** YANG PERLU DIKERJAKAN **
A) Tulis ulang bagian teks tentang kaum sekularis dan Islam, mulai dari "Pada akhirnya, umat" hingga "barang sedikit pun.", dengan kata "paranoia" diganti menjadi "ketakutan berlebihan".
B) Buat lanjutan teks tentang sikap kaum sekularis terhadap kelompok Islamis, dimulai sesudah kalimat terakhirnya.
====== TEKS HASIL EKSTRAKSI
Di Indonesia sendiri, kaum sekularis tidak menunjukkan sikap empati ketika menanggapi permasalahan yang terjadi di Mesir. Di berbagai media Islam, telah banyak dibahas pernyataan kontroversial Zuhairi Misrawi yang menulis di akun Twitter-nya “Kaum Islamis di negeri ini patut bersyukur, karena kita tidak akan membunuh mereka. Di Mesir, mereka dibunuh dan dinistakan.” Ironisnya, pernyataan ini datang dari seorang tokoh yang kerap diberi predikat ‘Pengamat Politik Timur Tengah’ dan sering tampil di beberapa stasiun televisi swasta untuk membahas persoalan Mesir dan Palestina. Kita tidak dapat membayangkan analisis semacam apa yang dihasilkan oleh seorang pengamat yang tidak berempati terhadap pembantaian yang tengah terjadi di Mesir.

Arsyad juga nampaknya telah melupakan fakta bahwa Islam dan sekularisme memang tidak memiliki tujuan yang sama, dan karenanya, memang tak mungkin bersatu. Jika dikatakan “kemanusiaan”, maka kemanusiaan yang dibicarakan oleh Islam tidaklah sama seperti yang dalam pembicaraan kaum sekuler. Kemanusiaan dalam Islam adalah kemanusiaan yang tidak mengabaikan hak-hak Allah SWT untuk ditaati, sedangkan kemanusiaan versi sekuler adalah yang berorientasi pada keinginan manusia itu sendiri. Cara berpikir antroposentris inilah yang disebut sebagai “humanisme”. Itulah sebabnya ‘Islam humanis’ justru mereduksi Islam itu sendiri, sebagaimana telah dibuktikan di atas.

Pada akhirnya, umat Muslim pun kembali dibuat terheran-heran menyaksikan paranoia kaum sekularis kepada kelompok yang disebutnya sebagai ‘Islamis’. Istilah “Islamis” kerap kali dibenturkan dengan “humanis” (dan “humanis” kerap kali dianggap semakna dengan “kemanusiaan”), sehingga muncul kesan seolah-olah Islam itu tidak berperikemanusiaan. Dalam diskusi lain, muncul pula polarisasi antara ‘Islamis’ dengan nasionalis, seolah-olah mereka yang disebut sebagai ‘Islamis’ tidak memiliki sifat nasionalis barang sedikit pun.
============
====== DATA YANG DIBERIKAN
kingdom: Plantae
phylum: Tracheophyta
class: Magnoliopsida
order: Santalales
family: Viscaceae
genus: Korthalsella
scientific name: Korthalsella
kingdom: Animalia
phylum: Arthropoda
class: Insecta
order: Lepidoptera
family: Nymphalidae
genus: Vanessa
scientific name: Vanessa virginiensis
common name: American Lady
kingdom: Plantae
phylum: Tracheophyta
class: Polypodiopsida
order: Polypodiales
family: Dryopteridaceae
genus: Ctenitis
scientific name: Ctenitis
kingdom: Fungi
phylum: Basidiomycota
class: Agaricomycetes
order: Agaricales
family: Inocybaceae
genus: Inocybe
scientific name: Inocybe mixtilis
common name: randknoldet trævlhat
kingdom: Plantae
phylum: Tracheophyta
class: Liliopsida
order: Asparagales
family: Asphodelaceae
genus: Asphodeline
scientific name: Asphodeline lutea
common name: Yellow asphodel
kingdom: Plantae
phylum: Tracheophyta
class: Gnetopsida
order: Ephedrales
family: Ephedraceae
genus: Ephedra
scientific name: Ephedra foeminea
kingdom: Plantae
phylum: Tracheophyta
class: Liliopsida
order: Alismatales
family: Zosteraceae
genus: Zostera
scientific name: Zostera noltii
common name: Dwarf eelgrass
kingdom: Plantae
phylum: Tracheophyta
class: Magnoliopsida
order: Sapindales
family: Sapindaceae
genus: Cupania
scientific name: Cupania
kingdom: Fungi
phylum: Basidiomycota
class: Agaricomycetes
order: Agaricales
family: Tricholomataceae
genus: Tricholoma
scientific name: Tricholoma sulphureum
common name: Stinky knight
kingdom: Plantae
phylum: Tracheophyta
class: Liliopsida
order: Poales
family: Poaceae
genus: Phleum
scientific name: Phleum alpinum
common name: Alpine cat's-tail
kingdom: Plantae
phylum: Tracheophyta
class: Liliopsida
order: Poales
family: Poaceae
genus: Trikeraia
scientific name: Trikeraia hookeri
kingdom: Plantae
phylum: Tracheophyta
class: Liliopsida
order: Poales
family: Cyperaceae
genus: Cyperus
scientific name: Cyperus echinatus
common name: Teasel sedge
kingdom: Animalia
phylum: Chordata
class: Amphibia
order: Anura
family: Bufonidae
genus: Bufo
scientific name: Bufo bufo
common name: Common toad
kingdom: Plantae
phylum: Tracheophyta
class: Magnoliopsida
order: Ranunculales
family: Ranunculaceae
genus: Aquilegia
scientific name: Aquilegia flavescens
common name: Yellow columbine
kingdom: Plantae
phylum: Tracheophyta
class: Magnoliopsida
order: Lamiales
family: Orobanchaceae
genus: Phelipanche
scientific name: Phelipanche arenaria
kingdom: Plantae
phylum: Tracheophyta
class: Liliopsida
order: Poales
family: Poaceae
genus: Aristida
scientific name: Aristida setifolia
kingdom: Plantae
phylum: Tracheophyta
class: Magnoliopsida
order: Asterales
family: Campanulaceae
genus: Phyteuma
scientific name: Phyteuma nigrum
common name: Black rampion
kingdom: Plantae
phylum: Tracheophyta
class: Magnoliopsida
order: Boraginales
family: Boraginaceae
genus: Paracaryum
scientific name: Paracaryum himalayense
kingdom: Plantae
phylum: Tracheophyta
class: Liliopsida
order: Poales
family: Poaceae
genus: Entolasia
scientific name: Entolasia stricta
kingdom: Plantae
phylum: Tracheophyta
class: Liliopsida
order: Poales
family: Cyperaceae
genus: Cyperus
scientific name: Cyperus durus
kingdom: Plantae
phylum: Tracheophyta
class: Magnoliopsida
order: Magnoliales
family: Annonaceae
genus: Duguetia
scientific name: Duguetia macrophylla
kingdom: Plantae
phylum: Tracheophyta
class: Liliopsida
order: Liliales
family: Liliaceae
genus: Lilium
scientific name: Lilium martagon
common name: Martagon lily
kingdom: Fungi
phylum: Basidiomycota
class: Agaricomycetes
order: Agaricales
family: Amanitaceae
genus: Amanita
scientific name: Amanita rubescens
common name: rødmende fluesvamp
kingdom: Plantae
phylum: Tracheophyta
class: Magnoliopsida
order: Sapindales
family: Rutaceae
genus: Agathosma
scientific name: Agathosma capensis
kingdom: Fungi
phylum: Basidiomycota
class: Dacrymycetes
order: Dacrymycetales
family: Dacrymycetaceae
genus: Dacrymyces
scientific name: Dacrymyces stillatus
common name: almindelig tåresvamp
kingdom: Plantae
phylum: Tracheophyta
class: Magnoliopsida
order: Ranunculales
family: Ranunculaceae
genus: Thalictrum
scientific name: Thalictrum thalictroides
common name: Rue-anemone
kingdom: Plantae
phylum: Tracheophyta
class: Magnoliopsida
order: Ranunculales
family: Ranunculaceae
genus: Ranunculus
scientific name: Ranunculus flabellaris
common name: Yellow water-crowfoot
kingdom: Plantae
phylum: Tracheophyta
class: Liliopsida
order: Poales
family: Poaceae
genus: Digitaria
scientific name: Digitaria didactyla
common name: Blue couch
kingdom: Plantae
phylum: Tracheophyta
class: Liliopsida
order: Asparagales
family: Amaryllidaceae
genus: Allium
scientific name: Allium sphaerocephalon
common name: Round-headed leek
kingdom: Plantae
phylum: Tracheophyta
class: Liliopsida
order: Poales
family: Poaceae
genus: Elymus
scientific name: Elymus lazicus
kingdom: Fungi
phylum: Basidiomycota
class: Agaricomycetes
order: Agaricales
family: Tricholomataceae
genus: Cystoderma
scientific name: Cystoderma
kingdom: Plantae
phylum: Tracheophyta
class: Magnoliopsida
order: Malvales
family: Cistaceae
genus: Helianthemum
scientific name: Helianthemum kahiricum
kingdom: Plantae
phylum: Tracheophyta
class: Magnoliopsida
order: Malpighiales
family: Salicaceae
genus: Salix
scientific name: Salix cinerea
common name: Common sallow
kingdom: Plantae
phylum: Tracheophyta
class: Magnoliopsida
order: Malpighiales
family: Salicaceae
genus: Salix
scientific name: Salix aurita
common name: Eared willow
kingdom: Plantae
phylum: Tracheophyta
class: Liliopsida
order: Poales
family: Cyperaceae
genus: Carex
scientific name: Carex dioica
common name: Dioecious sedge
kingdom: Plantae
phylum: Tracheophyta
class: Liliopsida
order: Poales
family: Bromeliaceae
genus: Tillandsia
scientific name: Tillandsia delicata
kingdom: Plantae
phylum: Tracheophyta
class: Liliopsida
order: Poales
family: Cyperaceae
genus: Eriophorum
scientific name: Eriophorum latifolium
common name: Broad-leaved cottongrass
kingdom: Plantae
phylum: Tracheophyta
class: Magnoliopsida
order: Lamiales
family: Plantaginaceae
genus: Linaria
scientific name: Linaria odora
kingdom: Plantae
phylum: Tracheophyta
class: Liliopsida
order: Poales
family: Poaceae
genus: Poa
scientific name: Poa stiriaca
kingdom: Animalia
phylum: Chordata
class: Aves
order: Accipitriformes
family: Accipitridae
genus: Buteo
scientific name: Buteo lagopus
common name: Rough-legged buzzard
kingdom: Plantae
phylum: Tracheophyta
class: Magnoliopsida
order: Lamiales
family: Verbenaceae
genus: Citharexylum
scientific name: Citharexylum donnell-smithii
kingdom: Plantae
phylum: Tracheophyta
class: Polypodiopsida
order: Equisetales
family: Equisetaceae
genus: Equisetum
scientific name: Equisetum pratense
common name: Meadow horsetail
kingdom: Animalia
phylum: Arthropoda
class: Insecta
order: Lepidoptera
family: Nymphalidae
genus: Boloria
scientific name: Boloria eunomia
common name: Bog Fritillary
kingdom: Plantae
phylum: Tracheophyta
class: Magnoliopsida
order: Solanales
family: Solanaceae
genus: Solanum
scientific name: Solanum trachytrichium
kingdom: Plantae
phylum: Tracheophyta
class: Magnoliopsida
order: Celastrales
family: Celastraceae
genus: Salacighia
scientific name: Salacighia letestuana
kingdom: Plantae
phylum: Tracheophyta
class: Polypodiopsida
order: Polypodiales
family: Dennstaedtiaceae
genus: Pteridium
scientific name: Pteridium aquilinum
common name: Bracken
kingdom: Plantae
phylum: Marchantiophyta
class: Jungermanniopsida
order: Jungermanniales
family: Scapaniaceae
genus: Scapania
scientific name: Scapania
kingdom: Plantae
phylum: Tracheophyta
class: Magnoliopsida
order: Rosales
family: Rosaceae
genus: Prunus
============
** HASIL TIAP TUGAS **
A)
Pada akhirnya, umat Muslim pun kembali dibuat terheran-heran menyaksikan ketakutan berlebihan kaum sekularis kepada kelompok yang disebutnya sebagai ‘Islamis’. Istilah “Islamis” kerap kali dibenturkan dengan “humanis” (dan “humanis” kerap kali dianggap semakna dengan “kemanusiaan”), sehingga muncul kesan seolah-olah Islam itu tidak berperikemanusiaan. Dalam diskusi lain, muncul pula polarisasi antara ‘Islamis’ dengan nasionalis, seolah-olah mereka yang disebut sebagai ‘Islamis’ tidak memiliki sifat nasionalis barang sedikit pun.

B)
Sebenarnya, ‘Islamis’ adalah satu dari sekian banyak label yang diberikan oleh Barat kepada sebagian umat Muslim. Yang disebut ‘Islamis’ justru tak pernah menyebut dirinya dengan nama itu. Islam tidak punya masalah dengan perikemanusiaan, sebab Islam mampu mendefinisikan kemanusiaan secara komprehensif. Islam juga tidak mempertentangkan dirinya dengan perasaan cinta tanah air, sebab hal yang demikian itu adalah fitrah bagi seluruh manusia.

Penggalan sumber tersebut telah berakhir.